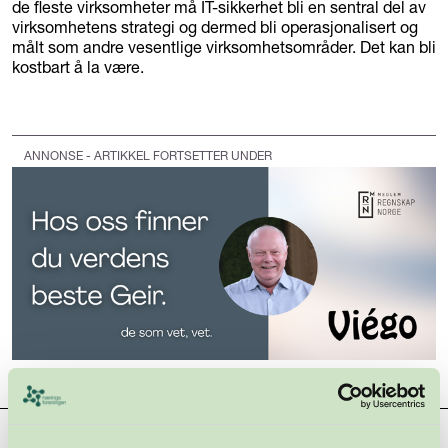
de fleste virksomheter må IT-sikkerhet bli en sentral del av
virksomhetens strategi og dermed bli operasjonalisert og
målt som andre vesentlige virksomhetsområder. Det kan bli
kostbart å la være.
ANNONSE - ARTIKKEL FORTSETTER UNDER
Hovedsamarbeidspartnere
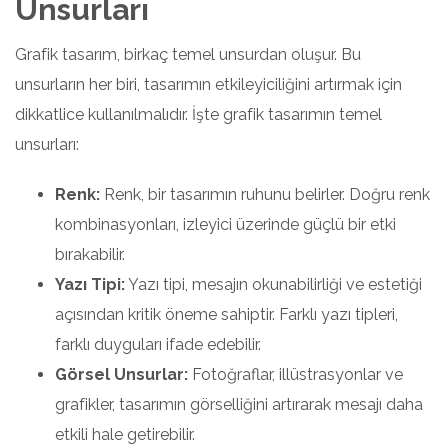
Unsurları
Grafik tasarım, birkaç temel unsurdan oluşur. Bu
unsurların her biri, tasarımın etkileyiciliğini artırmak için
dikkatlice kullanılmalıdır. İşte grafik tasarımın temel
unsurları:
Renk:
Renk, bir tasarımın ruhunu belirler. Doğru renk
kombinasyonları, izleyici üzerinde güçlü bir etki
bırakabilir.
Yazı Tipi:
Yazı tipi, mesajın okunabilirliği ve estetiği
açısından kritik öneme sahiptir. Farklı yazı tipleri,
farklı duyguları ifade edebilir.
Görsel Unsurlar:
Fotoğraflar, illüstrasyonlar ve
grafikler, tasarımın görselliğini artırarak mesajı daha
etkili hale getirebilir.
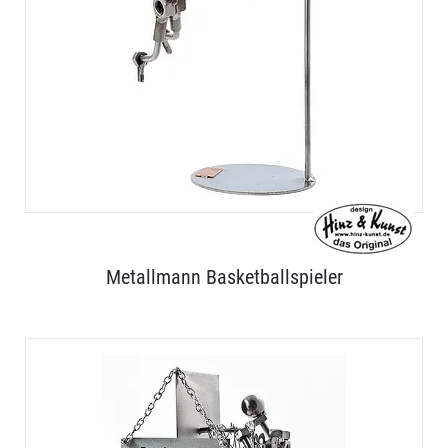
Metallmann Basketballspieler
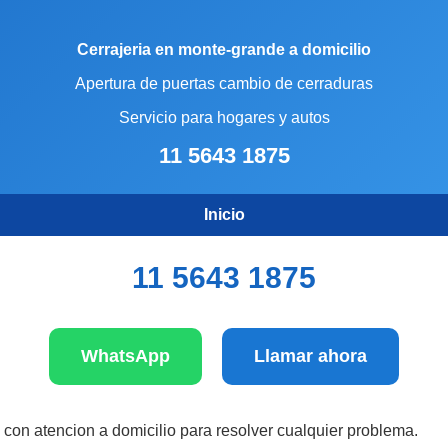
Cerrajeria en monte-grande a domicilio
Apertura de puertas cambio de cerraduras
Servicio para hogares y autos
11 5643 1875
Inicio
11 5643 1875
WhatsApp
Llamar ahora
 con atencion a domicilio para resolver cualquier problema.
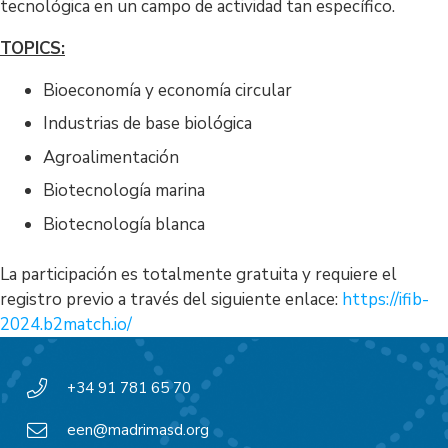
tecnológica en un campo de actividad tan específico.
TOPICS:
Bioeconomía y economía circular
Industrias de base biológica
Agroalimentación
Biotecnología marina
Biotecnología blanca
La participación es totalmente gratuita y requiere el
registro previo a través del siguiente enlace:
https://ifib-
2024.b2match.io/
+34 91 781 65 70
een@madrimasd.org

━━━━━━━━━━

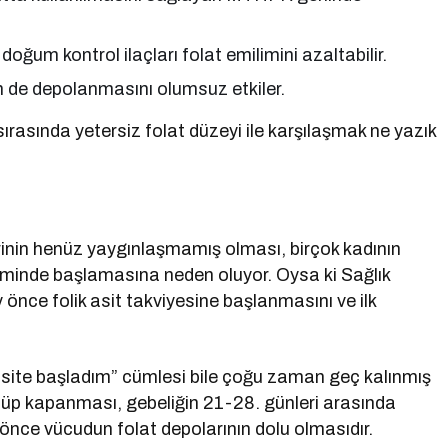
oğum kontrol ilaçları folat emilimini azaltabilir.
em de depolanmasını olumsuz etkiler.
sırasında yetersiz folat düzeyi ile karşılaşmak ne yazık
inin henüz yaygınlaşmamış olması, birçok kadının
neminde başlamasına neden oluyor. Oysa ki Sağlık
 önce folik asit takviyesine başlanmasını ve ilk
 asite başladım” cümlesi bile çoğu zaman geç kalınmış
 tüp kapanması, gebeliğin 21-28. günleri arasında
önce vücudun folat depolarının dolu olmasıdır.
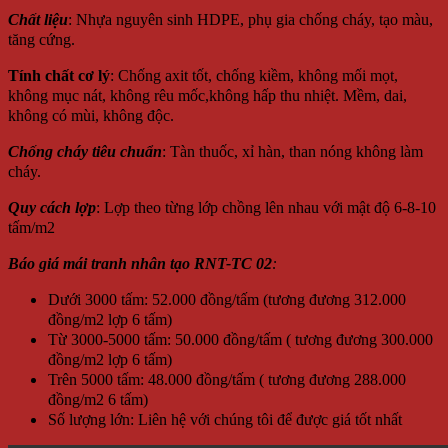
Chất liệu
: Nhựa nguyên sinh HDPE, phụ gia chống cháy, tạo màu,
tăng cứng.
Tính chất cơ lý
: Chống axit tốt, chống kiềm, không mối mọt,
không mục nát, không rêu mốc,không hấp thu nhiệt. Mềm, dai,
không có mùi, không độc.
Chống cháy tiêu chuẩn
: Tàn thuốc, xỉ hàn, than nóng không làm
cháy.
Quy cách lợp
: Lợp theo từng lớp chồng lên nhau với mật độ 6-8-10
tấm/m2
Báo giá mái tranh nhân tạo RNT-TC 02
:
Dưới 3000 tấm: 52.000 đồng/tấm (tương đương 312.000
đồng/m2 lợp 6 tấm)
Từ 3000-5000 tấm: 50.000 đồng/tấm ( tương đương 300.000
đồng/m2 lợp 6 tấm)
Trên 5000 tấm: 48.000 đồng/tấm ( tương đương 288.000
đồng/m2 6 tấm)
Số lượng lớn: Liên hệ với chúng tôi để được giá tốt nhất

━━━━━━━━━━

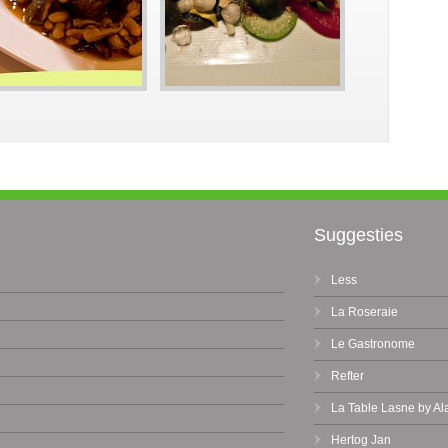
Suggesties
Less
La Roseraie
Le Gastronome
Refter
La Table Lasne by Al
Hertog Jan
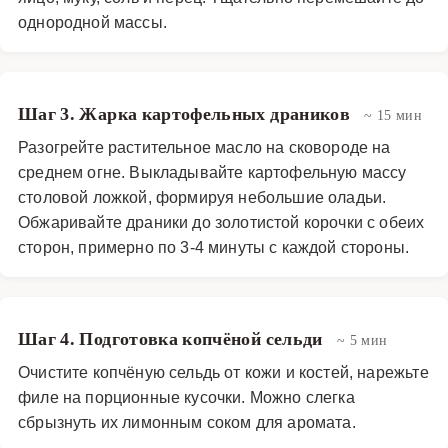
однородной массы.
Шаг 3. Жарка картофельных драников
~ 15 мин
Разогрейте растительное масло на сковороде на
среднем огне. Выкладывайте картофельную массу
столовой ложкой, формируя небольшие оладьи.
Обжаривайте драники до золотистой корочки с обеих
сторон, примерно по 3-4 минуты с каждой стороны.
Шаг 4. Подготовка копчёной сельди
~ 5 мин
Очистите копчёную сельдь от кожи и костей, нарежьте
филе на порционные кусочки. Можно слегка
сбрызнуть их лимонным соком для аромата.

━━━━━━━━━━

Please reproduce word for word the stretch of the items from the line containing "однородной массы." through the line containing "филе на порционные кусочки. Можно слегка".

> _Written solution_
однородной массы.
Шаг 3. Жарка картофельных драников
~ 15 мин
Разогрейте растительное масло на сковороде на
среднем огне. Выкладывайте картофельную массу
столовой ложкой, формируя небольшие оладьи.
Обжаривайте драники до золотистой корочки с обеих
сторон, примерно по 3-4 минуты с каждой стороны.
Шаг 4. Подготовка копчёной сельди
~ 5 мин
Очистите копчёную сельдь от кожи и костей, нарежьте
филе на порционные кусочки. Можно слегка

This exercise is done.